Even though my general state can be classed as "low spirited" that doesn’t mean I take the whole thing too seriously. You can't. I'll be honest, I don't think of myself as a particularly cheerful blogger but people still read what I write because – I hope – what I have to say is interesting or, if not always of particular interest to the reader, it's entertaining. I suppose that is the bottom line, we want to be informed but entertained.

People love a moan. I've read a few sites recently where the blogger has gone off on one and people they never knew were reading their sites have crawled out of the woodwork to be supportive. Just don't moan too much. Real friends will put up with that for months but internet friends aren't quite so forgiving.

As for your blog in general, set your parameters and try and stick to them. People come to my blog expecting me to talk about writing, they expect it'll be poetry or prose but if I drift onto TV drama or the odd book review they're not exactly going to leave in droves. Now I think about it how many is a drove? I might not even have a drove to start off with.

Unknown said...

Your thoughts mirror mine a bit. I've set the tone on my blog of being light and humorous but find occasionally I want to moan and beat my breast. I'm sure there is a way to do this without being a "downing" influence. We should try to find it.

Nora

Spicy said...

Roberta,
Go ahead and bare the beast..I find that I am not portraying the real me. I'm not chatty cathy all the time...but yet I do not want to encourage bloggers to leave sappy comments like...'smile' or 'I'll pray for you'....thats not my intention.
I also will try to find a way to show my true colors while avoiding well-meaning family, friends showing up on my doorstep dripping with kindness.

WheelDancer said...

Nice work as usual Roberta! From my perspective it seems we often try to shun the darker side of life but isn't our center of life the point between the extremes? If you mute your voice in the valleys and only trumpet your thoughts at the peaks, your feet won't touch ground since you will appear falsely elevated. Share your melancholy, keep your feet on the ground!

Roberta S said...

jayne d'arcy - Thanks for the comment. So let's hear it for the Freedom Blog rather than the Restrictive Blog. A blog-bra burning maybe?

julie oakley - Thanks for the note of sympathy seasoned with the sound of laughter. A good mix, I would say.

joy des jardins - Oh, joy. There is no way to say it better than the wisdom you've expressed. I'd forgotten that real life offers "beauty and knowledge" wrapped up in ways we might not expect.

cowtown patty - If you can loose your evil alter-ego, The Shadow, then I am encouraged to loosen the villianous thing that stomps and cusses about (if I may borrow your expression) "Trifles" not yet expressed in my world.

jim murdoch - Thanks too, for your kind support - but must I set parameters? Maybe I already mentally have and that's what brought me to this discussion. Parameters to write what I write but always in a cheery voice. No more, but I will keep in mind your sound advice not to moan TOO much.
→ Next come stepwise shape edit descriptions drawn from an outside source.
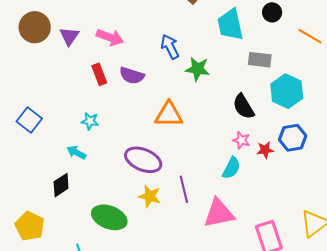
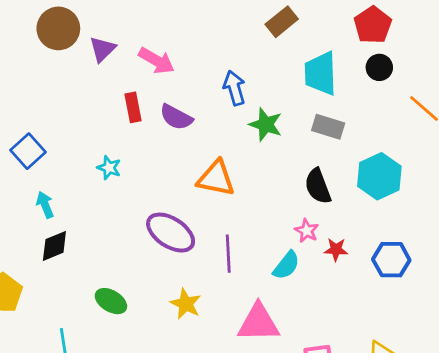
gray rectangle: (260, 60) -> (328, 127), moved
blue hexagon: (293, 138) -> (391, 260), moved
cyan arrow: (76, 152) -> (45, 205), moved, turned 30
purple line: (184, 189) -> (228, 254), moved
yellow star: (150, 196) -> (186, 304), moved
green ellipse: (109, 217) -> (111, 301), size x0.7

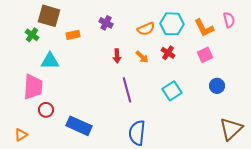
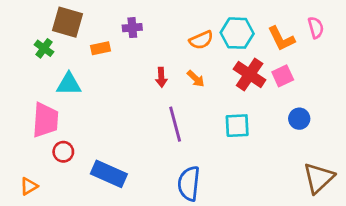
purple cross: (106, 23) -> (132, 28), moved, turned -32
red cross: (168, 53) -> (250, 74), moved, size x1.6
cyan square: (172, 91) -> (237, 126), turned 30

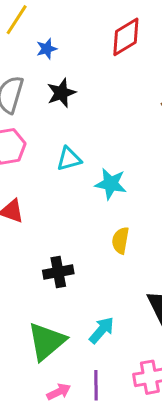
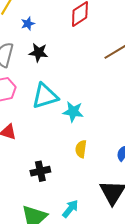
black star: (61, 93) -> (38, 53), turned 30
cyan triangle: (69, 159) -> (45, 96), size x1.6

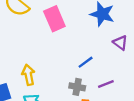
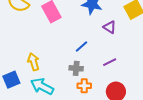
purple line: (106, 84) -> (110, 62), moved

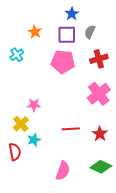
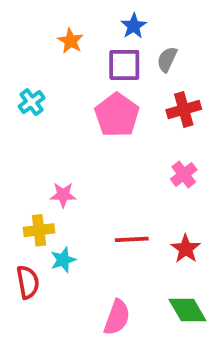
orange star: (35, 32) -> (71, 41), moved
pink pentagon: (63, 62) -> (117, 115), turned 30
pink cross: (99, 94) -> (184, 174), size x0.6
yellow cross: (21, 124) -> (39, 230), turned 35
green diamond: (101, 167) -> (187, 310), turned 35

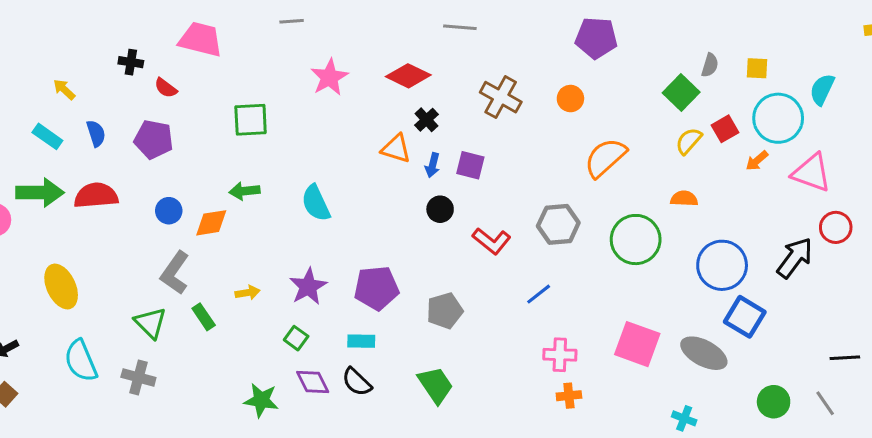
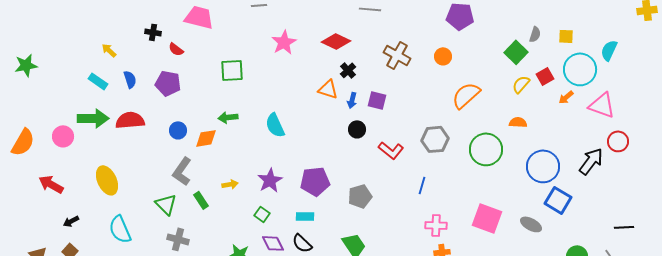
blue line: (539, 294) -> (422, 185), turned -36
gray ellipse: (704, 353) -> (531, 224), size x0.7
gray cross: (138, 377) -> (178, 239), moved

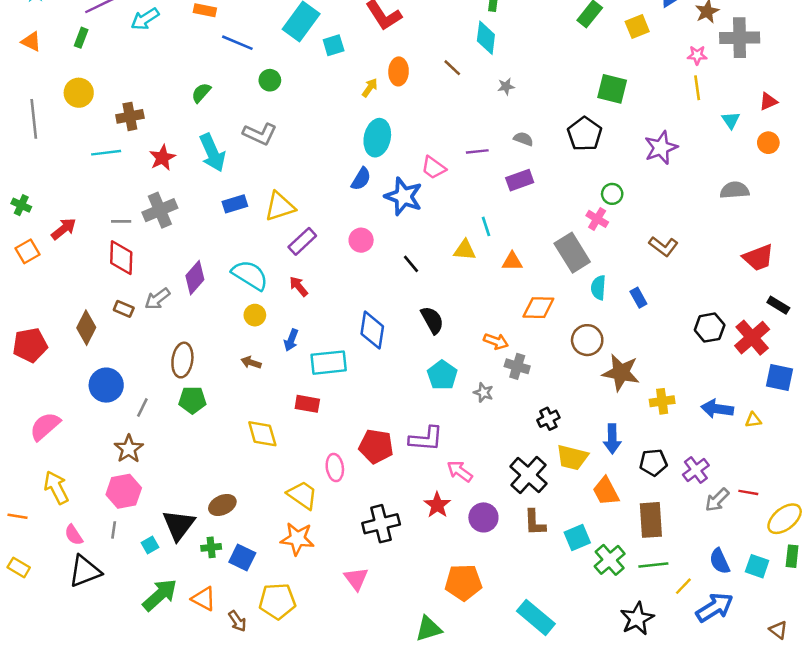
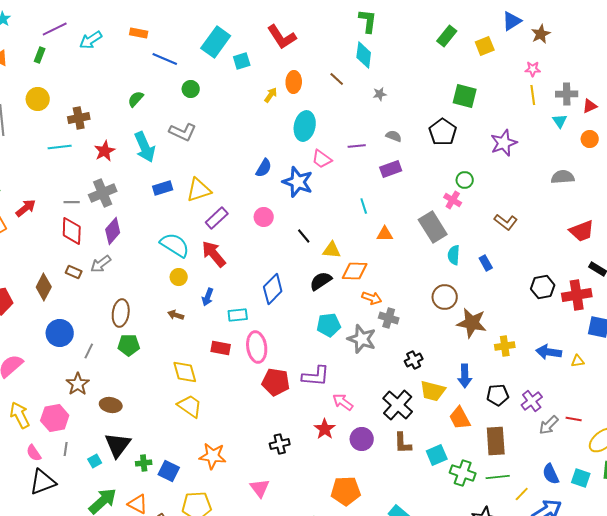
gray cross: (740, 38) -> (567, 94), moved, size x0.7
cyan ellipse: (377, 138) -> (305, 126), moved
yellow triangle: (465, 250) -> (332, 250), moved
purple diamond: (195, 278) -> (113, 231), moved
red arrow: (299, 286) -> (214, 254), size x1.6
orange diamond: (538, 308) -> (355, 271), moved
black semicircle: (432, 320) -> (321, 281), turned -95
blue diamond: (372, 330) -> (273, 289), turned 36
red cross: (752, 338) -> (577, 295), turned 32
cyan rectangle: (329, 363) -> (238, 315), size x0.7
cyan pentagon: (442, 375) -> (329, 325), turned 30
gray star: (483, 393) -> (362, 339), size x1.8
pink ellipse: (335, 467) -> (257, 347), moved, size x1.4
pink hexagon: (124, 491) -> (55, 418), moved
yellow trapezoid: (302, 495) -> (190, 406), moved
brown ellipse: (222, 505) -> (111, 405), moved, turned 35
black cross: (381, 524) -> (280, 444), size x0.7
green cross: (610, 560) -> (463, 473), turned -30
And about droves? I don't know. I'm still trying to figure out the relationship of 'clutch' and 'brood'. :)

nora - Thanks for the visit. It's a delicate balance but I would say from comments shared here, readers are more understanding and forgiving than I might have otherwise thought. So let's pick occasional times to be sullen together. :)

matty - I always know whatever I write is okay with you. You are certainly consistent in your support.

wheeldancer - Beautifully stated, elegantly put. Thanks and thanks again.

Pauline said...

A writer should always write what s/he wants - a reader can always skip reading what is written. It is what I used to tell my column readers when they complained that a) I always seemed to cheery and no one's life was THAT good, or b) why was I not my usual cheery self?

I say, write what you want or must or would rather Roberta, and let readers be responsible for themselves..

Roberta S said...

Hi pauline, and yea! Never thought about transferring responsibility but I really like that idea. Thanks. You always come up with really good solutions.

Now if I can just find someone else to attend to the other stuff I need to do, while we're having this good discussion, I'd be laughing.